Le monastère Saint Kirik et Yulita est relativement inconnu même s'il se trouve à proximité de Plovdiv et du grand monastère de Batchkovo. Dit encore monastère Gornovodenski, empruntant le nom au village de Gorni Voden, quartier d'Assenovgrad, il se niche dans une forêt du massif nord des Rhodopes, surplombant la vallée de la Thrace supérieure.
Histoire
Ses origines se perdent dans la brume de l'histoire, aucun écrit le concernant n'est connu. Son apparition se rapporte probablement vers le XIV siècle où un certain nombre de monastères est apparu dans le cercle du rayonnement du grand monastère de Batchkovo, duquel ils dépendaient. Ce monastère se différencie des autres concernant son appellation. Il est nommé aux saints Kirik et Yulita (fils et mère) alors que l'église est nommée à Sainte Parascève (dite encore Sainte Petka). Cette dualité s'explique avec les phases de destruction et de reconstruction que le monastère connut pendant la période ottomane, mélangeant anciens et nouveaux patrons.
Ainsi, selon les légendes il serait établit pour la première fois à proximité d'une source miraculeuse. Par ailleurs une chapelle, dédiée à Saints Kirik et Yulita existe toujours à cet emplacement (500 mètres au nord-est du monastère actuel). Des fragments de fresques sont conservés à l'intérieur.
Une première destruction survint en 1657 lorsque le monastère fut incendié. Cet incident s'inscrit très probablement dans la vague de répression qu'a connu la région de Plovdiv et des Rhodopes au milieu du XVII siècle suite à la délation faite par le métropolite grec de Plovdiv Gabriel (qui officia entre 1640 – 1672). Celui-ci se vengea ainsi des chrétiens bulgares (en opposition contre le clergé grec, dominant l'église orthodoxe) en propageant la fausse rumeur d'une insurrection contre les Ottomans. Ces derniers détruisirent à cette occasion 218 églises et 33 monastères, dont Saints Kirik et Yulita. Une autre note de cette période, signé par un pope nommé Méthode Draguinov, inscrit cet événement dans le cadre d'une campagne d'islamisation de la population chrétienne dans cette partie des Rhodopes. Les deux sont probablement liés.
A la suite de cet incident un nouveau monastère fut construit à l'emplacement actuel, nommé cette fois à Sainte Petka (Sainte Parascève, le nom de l'église). Mais en 1810 survint, comme en toute la Bulgarie, la troisième vague dévastatrice d'attaques et de pillages des bandes appelés Kardjalii. Cette fois les deux monastères furent mis à sac et incendiés.

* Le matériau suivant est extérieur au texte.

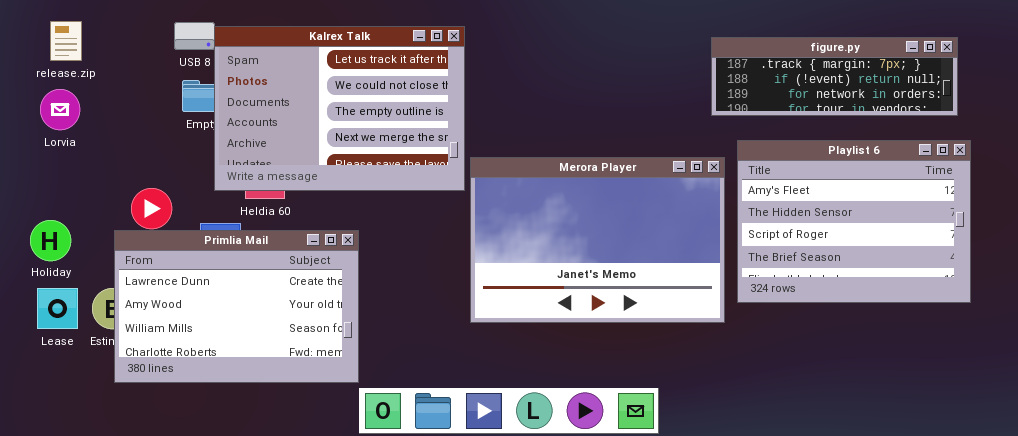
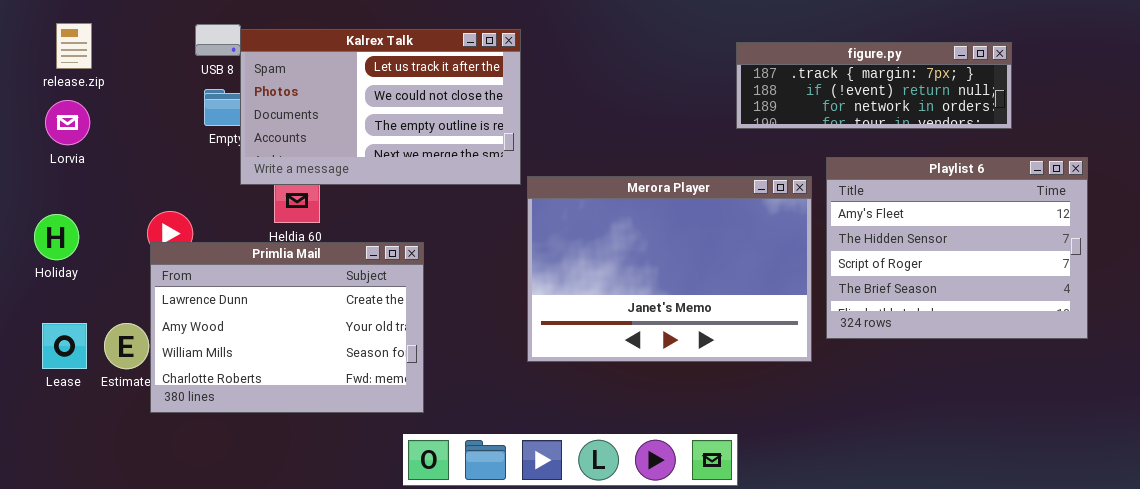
Kalrex Talk: [214,26,465,191] -> [240,29,521,185], resized
figure.py: [711,37,958,116] -> [736,42,1012,129], moved
Holiday: [30,220,71,261] -> [34,214,79,260], moved
Primlia Mail: [114,230,359,383] -> [150,242,424,413], moved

Entre 1816 et 1834 s'entama le rétablissement du monastère. L'église actuelle fut construite, puis officiellement inaugurée le 15 octobre 1850. Très bel édifice en pierres, en forme de croix, avec trois absides et une coupole octogonale. Le toit est recouvert d'ardoises. Elle se rapproche beaucoup de l'église principale du monastère de Batchkovo qui date de 1604. A l'intérieur l'espace est composé d'un vaste vestibule, d'un naos, d'un autel avec abside et de deux conques latérales. Les nombreuses arcades et voûtes intérieures, recouvertes de fresques, donnent un aspect solennel du lieu, parachevé par une belle iconostase en bois sculpté. Le puits monastique se trouve derrière l'apside de l'église.
Au rétablissement du monastère s'ouvrit également un couvent de sœurs, qui en dépendait. Il était localisé dans le village de Gorni Voden, en contre-bas. Le couvent abrita quelques anciennes icônes du monastère, peintes en 1834.
L'élan de renouveau prit rapidement un goût amer puisque le monastère, dans le cadre des luttes séculaires entre l'église bulgare et l'église grecque, et dans le contexte d'une Bulgarie encore sous l'emprise ottomane, fut placé sous le domaine de compétence de l'Eglise grecque et ne put s'en libérer qu'en 1930 !
Par ailleurs la longue période de gestion du monastère par le clergé grec est l'une des causes des difficultés qu'on rencontre aujourd'hui pour étudier son histoire et son patrimoine dans la période entre le XIV et le XVII/XIX siècle. Beaucoup de sources relatives à la culture bulgare furent détruites par les moines grecs, seule une inscription commémorative gravée sur la fontaine en pierre (1696) dans la cour monastique témoigne du caractère bulgare du monastère.
Il est fait mention dans quelques anciens écrits que dans le monastère Gornovodenski, au début de son existence, étaient formés des prêtres qui officiaient ensuite ailleurs. L'un d'entre-eux, Sidor, s'installa pendant le XVI siècle dans le monastère voisin Kouklenski où il fit une belle copie des quatre évangiles.
Fresques
Les fresques qui recouvrent l'intégralité de l'intérieur de l'église Sainte Parascève furent réalisées entre 1847 et 1850, période de grand renouveau des églises et des monastères orthodoxes en Bulgarie. Leur auteur principal est le peintre iconographe Alexi Atanasov, nom connu de son époque, ayant perfectionné sont art dans les ateliers iconographiques du mont Atos.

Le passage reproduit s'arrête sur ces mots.